YPC Shari-Eli is an unaffiliated Conservative synagogue located in the Whitman neighborhood of South Philadelphia, Pennsylvania, in the United States. Congregational services are lay-led. YPC Shari Eli was founded in 1948. It is South Philadelphia's last active Conservative synagogue and only synagogue located south of Snyder Avenue.

== History ==
Young People's Congregation (YPC) Shari-Eli was founded in 1948 when a group of younger members of Shaari Eliohu (8th and Porter Streets), under the leadership of Kelman Israel, broke away, formed a Conservative congregation, and moved into the building of the former Shaare Torah synagogue at Franklin Street and Moyamensing Avenue.

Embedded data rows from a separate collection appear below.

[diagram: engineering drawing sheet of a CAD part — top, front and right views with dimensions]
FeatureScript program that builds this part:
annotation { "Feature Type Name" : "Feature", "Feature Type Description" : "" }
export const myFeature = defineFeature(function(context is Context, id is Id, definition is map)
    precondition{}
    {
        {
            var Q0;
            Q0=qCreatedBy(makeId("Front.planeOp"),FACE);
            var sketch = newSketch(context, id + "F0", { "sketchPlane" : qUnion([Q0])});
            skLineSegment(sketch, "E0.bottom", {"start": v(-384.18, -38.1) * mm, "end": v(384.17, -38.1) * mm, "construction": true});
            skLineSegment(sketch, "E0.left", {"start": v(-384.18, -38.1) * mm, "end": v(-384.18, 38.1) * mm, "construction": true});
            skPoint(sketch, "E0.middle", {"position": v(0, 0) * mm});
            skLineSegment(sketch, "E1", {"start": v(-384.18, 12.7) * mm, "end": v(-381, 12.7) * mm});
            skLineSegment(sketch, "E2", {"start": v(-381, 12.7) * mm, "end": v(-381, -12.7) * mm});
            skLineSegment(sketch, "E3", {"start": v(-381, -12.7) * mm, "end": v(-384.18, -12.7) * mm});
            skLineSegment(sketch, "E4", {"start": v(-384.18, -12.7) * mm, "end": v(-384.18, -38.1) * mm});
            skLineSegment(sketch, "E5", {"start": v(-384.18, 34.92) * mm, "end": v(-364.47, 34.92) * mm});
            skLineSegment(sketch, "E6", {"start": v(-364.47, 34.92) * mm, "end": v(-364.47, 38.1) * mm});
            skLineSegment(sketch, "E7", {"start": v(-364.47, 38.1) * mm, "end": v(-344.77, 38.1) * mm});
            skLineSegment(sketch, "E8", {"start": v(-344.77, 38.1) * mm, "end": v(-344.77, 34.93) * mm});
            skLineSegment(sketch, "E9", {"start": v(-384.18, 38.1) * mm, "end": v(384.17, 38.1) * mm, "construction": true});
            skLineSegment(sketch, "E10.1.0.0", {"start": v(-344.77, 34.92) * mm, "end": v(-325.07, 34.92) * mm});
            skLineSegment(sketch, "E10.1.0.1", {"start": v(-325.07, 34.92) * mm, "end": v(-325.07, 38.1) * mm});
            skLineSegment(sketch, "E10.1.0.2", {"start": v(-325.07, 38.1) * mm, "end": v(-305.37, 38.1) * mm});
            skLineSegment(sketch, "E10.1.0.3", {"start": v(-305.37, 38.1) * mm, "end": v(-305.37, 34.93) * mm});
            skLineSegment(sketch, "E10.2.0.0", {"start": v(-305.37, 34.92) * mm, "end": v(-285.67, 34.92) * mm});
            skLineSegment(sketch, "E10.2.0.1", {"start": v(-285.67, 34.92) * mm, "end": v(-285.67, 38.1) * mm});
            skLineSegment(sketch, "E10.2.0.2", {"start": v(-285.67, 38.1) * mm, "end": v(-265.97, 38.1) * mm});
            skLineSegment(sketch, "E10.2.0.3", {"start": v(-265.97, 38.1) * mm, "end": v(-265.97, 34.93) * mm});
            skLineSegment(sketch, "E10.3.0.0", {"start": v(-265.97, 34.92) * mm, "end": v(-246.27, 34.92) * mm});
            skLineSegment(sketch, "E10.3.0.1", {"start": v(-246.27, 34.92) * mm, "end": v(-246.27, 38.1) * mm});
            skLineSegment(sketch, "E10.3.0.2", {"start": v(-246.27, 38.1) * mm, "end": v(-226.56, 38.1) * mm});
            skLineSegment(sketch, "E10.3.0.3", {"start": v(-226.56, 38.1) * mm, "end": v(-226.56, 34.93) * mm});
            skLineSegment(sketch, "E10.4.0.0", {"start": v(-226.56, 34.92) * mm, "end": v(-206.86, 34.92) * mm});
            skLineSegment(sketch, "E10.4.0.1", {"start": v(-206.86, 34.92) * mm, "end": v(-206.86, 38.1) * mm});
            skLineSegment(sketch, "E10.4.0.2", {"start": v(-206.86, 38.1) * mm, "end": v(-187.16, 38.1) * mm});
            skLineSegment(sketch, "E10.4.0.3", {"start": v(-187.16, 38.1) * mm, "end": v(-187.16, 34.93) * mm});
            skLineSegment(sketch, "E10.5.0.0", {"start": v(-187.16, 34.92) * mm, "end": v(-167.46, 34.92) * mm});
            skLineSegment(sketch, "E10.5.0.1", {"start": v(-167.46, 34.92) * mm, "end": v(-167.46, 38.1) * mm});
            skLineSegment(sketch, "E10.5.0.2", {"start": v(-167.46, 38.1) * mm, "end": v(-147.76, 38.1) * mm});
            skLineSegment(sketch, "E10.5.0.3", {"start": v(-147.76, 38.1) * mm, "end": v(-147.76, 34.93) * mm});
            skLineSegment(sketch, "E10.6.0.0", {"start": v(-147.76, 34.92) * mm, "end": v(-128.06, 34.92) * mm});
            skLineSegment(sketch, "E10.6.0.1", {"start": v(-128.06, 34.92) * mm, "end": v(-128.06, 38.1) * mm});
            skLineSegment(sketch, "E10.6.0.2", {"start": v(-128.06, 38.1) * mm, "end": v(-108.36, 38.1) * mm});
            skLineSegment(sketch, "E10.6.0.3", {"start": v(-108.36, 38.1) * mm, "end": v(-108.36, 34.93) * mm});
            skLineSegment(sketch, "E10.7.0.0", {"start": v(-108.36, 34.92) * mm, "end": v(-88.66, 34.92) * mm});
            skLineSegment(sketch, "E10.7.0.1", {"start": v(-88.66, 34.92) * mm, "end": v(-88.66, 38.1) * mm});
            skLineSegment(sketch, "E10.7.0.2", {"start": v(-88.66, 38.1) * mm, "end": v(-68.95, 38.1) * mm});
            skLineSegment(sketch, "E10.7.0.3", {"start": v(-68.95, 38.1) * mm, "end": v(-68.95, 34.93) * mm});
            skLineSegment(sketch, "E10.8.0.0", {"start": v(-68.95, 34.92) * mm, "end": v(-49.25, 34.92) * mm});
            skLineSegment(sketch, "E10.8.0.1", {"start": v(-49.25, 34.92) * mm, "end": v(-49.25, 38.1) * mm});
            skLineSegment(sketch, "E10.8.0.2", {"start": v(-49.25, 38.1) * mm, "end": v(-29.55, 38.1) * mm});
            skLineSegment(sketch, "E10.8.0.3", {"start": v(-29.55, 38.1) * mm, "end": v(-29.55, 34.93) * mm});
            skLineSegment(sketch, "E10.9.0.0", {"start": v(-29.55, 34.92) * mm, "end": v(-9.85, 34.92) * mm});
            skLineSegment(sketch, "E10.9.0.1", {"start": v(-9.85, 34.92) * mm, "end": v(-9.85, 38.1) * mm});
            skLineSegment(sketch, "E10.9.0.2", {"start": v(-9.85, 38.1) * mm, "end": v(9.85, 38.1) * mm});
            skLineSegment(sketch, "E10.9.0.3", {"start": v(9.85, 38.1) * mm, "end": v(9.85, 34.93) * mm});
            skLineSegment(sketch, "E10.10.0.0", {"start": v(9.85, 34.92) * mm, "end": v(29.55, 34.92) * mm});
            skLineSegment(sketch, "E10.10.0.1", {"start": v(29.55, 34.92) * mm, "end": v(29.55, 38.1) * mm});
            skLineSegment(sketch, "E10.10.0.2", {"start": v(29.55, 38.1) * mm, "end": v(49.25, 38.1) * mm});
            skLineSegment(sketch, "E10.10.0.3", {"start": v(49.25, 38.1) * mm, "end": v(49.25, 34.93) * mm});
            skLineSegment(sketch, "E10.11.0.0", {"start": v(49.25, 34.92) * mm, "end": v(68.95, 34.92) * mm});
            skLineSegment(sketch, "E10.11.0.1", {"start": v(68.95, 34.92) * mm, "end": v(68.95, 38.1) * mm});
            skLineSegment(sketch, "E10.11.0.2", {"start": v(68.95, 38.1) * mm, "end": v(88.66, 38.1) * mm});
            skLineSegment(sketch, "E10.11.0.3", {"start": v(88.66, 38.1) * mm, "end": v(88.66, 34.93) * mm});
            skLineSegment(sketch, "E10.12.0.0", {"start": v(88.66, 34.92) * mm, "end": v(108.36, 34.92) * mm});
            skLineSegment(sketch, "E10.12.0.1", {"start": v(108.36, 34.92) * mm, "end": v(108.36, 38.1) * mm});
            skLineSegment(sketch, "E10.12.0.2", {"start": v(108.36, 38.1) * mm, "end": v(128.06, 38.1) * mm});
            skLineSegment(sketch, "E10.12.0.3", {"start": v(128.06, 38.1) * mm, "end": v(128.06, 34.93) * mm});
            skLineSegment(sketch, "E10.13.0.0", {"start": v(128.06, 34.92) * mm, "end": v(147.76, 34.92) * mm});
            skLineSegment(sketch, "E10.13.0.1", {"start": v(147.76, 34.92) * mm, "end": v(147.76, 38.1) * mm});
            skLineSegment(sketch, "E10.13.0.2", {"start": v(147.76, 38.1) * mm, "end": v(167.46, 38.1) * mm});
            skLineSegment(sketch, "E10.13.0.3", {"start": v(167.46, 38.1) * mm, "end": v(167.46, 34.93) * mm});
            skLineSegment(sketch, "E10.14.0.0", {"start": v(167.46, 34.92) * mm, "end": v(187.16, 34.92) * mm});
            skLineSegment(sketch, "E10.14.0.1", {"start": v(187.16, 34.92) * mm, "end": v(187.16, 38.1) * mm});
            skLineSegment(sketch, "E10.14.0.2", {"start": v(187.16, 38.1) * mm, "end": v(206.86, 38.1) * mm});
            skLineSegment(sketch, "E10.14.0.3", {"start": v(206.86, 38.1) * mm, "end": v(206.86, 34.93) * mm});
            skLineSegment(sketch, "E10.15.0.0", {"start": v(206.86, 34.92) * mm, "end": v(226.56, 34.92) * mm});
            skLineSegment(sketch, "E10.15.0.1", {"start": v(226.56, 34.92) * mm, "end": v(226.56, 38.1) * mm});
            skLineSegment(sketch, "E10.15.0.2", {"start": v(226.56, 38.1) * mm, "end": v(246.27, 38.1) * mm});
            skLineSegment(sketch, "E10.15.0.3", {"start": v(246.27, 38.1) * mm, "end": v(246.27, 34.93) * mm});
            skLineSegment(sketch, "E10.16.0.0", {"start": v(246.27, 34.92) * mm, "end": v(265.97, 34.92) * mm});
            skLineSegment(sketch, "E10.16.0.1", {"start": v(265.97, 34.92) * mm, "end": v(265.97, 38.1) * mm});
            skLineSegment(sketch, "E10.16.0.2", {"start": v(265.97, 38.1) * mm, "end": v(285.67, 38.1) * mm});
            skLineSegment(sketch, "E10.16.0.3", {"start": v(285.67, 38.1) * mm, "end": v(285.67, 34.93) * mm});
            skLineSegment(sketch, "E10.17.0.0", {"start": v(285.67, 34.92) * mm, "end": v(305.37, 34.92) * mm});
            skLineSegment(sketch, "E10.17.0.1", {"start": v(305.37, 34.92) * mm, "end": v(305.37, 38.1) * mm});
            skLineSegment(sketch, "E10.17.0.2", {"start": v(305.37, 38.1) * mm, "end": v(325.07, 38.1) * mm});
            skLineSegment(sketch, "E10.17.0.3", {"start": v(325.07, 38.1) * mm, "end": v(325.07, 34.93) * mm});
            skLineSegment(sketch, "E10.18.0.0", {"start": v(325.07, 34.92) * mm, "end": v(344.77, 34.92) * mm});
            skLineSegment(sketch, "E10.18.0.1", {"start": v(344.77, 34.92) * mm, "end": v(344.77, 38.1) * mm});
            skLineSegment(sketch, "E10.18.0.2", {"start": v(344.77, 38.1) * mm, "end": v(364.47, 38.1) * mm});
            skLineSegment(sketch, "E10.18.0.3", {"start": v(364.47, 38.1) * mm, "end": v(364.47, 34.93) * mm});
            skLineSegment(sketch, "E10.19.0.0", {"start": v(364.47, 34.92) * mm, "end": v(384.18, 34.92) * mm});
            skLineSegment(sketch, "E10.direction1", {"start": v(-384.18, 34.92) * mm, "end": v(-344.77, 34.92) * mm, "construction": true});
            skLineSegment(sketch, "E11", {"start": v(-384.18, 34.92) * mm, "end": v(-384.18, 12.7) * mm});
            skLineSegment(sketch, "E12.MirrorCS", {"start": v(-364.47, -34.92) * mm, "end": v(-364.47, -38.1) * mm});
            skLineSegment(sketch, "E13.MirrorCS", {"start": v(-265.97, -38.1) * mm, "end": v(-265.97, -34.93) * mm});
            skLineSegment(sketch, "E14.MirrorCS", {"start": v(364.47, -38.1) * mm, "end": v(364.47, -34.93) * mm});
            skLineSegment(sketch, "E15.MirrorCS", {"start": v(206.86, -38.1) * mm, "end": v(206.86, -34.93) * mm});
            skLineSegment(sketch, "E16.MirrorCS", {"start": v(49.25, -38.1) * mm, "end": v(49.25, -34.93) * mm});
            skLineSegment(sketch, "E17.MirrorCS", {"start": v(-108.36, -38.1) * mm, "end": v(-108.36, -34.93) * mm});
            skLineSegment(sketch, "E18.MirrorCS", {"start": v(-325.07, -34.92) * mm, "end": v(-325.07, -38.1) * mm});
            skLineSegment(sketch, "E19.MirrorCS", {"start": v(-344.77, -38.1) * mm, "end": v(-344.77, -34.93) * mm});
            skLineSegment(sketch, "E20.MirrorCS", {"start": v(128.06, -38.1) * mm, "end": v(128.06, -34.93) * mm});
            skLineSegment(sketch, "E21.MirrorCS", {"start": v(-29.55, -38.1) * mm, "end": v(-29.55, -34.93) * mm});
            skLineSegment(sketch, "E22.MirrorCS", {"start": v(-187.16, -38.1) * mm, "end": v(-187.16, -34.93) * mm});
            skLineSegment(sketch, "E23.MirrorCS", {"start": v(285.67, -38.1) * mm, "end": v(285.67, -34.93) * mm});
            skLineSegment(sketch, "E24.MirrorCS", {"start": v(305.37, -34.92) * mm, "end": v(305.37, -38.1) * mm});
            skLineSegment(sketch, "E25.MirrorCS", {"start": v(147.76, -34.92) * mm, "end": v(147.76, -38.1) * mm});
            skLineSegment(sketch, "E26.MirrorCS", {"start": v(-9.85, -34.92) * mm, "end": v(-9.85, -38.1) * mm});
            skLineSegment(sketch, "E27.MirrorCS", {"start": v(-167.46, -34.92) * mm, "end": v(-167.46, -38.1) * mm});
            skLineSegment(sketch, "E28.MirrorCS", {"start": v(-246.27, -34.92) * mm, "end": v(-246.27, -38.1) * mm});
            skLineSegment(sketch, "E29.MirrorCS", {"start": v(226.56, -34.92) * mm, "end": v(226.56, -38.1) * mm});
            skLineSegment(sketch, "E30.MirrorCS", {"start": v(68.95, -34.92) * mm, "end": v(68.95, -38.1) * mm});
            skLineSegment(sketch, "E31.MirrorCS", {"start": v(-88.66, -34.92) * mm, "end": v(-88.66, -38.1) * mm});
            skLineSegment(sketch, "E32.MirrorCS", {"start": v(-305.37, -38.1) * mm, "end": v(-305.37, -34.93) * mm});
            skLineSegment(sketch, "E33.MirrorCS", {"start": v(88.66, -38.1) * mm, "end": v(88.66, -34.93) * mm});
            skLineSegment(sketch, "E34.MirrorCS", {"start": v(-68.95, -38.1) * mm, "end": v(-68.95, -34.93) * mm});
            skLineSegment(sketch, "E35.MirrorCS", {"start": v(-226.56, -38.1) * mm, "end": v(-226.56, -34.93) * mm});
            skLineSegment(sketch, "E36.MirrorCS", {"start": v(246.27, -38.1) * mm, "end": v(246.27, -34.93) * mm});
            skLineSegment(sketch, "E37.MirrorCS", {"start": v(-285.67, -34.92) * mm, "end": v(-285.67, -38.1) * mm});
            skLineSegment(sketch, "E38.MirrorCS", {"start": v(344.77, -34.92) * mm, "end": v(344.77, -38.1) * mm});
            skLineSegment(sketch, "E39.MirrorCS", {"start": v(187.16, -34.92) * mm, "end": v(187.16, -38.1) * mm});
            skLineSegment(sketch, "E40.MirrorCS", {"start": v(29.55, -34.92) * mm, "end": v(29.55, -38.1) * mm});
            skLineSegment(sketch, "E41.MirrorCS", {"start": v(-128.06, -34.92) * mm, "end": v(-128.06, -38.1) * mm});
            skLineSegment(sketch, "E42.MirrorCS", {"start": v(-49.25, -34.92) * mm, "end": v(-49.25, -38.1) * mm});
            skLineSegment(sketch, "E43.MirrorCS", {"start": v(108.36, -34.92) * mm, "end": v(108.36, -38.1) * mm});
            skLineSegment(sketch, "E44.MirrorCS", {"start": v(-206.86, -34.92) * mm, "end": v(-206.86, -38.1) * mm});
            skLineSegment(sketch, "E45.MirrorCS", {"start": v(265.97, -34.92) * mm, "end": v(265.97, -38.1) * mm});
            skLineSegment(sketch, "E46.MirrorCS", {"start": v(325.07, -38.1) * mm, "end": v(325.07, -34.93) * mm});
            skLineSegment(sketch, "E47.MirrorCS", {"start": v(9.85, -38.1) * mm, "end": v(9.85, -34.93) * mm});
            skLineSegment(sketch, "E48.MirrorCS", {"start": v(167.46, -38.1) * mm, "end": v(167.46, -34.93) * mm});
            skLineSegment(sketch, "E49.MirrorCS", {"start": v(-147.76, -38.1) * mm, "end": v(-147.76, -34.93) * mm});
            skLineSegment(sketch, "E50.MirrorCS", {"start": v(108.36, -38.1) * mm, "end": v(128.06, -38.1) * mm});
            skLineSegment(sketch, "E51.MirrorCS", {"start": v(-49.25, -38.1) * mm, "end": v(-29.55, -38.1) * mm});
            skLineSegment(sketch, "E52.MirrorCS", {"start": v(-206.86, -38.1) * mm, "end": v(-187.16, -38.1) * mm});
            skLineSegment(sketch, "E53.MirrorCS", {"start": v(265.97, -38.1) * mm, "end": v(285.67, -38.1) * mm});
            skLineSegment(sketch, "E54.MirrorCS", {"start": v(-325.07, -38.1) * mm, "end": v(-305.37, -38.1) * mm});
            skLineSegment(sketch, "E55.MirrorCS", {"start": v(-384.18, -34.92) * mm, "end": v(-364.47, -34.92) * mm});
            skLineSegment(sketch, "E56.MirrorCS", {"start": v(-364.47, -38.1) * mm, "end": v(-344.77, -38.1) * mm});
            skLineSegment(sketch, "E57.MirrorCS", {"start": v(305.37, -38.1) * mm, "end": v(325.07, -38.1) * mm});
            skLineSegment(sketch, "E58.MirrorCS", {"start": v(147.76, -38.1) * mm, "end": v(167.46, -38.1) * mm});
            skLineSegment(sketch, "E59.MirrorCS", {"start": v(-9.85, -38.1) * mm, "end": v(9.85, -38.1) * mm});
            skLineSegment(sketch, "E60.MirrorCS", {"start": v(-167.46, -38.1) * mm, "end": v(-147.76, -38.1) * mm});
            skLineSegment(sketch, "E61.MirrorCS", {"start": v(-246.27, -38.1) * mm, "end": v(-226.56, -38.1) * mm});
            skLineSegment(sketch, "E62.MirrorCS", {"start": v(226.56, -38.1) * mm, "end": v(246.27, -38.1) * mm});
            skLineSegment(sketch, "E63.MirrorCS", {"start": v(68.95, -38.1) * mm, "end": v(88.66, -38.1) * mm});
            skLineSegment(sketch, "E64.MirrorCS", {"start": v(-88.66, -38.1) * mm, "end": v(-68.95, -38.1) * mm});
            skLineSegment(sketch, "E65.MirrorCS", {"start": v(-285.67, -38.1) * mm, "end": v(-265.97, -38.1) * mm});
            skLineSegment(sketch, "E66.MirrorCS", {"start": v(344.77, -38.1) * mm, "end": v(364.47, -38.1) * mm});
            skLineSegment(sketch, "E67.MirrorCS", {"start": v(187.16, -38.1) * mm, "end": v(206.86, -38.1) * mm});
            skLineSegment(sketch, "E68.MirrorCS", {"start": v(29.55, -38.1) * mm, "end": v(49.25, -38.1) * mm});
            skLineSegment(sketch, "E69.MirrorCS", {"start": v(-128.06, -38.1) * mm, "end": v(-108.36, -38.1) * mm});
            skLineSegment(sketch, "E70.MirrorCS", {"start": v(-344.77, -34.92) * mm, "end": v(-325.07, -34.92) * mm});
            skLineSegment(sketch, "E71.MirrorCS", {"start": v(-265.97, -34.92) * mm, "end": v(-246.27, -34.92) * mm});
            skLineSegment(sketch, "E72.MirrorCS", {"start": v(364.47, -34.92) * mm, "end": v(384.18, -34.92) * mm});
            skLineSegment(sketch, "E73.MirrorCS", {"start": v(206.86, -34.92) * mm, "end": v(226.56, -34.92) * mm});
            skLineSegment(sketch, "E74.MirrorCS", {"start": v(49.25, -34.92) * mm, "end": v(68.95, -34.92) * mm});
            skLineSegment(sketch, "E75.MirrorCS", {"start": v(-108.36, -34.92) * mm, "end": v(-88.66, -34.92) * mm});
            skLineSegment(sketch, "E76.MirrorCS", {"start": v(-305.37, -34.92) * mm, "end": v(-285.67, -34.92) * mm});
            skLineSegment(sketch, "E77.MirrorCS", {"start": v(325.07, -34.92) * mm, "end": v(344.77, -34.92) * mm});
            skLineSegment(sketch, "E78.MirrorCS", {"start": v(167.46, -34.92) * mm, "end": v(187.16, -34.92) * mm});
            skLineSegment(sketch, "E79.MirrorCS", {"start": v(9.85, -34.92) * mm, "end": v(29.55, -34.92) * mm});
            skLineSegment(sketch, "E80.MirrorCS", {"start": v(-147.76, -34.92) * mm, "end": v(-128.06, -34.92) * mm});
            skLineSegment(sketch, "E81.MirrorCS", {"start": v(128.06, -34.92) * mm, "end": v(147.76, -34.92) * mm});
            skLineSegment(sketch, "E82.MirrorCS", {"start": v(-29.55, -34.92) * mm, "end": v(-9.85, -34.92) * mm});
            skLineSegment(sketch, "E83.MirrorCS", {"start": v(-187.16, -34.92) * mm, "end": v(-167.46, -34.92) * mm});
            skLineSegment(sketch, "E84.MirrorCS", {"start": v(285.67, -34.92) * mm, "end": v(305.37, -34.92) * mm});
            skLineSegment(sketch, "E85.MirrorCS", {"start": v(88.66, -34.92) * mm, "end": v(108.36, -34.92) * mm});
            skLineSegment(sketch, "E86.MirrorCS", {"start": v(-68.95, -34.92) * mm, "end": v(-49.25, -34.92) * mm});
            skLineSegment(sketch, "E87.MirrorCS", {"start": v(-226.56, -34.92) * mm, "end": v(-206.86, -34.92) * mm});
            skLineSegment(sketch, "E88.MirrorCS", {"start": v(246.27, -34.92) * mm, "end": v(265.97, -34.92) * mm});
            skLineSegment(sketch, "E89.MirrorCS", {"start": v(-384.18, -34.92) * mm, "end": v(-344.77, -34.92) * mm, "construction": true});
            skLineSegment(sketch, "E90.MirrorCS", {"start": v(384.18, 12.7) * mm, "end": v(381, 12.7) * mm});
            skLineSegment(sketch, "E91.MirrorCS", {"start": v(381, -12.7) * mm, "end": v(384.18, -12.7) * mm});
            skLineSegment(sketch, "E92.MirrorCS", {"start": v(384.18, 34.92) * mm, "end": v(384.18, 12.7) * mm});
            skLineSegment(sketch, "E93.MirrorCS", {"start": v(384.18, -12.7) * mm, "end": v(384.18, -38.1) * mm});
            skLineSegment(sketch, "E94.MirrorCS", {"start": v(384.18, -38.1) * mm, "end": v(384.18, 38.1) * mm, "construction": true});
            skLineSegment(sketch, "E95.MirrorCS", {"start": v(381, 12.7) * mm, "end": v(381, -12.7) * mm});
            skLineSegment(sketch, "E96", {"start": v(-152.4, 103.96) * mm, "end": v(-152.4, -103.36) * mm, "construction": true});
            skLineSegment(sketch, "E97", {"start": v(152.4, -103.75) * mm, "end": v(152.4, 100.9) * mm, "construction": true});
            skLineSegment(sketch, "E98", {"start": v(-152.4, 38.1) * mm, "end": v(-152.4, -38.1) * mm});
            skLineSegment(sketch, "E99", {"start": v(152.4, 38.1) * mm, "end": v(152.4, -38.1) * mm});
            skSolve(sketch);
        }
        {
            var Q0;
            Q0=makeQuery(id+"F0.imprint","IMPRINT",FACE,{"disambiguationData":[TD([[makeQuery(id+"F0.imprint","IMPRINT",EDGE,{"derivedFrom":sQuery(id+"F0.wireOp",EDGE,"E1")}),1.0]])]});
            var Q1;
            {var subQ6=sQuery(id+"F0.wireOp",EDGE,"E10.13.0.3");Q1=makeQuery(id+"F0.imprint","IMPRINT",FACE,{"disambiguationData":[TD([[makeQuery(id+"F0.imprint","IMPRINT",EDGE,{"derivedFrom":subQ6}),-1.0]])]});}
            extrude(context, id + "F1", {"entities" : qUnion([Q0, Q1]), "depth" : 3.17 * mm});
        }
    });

YPC Shari-Eli established a building fund in 1953 with a goal to raise $25,000. Shari Eli remodeled its building in 1961. The congregation replaced the removable ceiling opening to the second-floor women's section balcony with a permanent ceiling.

Harry Bietchman was hired as rabbi in 1954 and served the congregation for 18 years. Israel Wolmark was appointed rabbi in 1972
 and served for approximately thirty years.

Struggling to attract a minyan for Shabbat services in December 1971, Shari Eli joined Shar Israel, 4th and Porter Streets, on Friday evenings for services, and then welcomed Shar Israel to its building on Saturday afternoons for the third meal and evening services.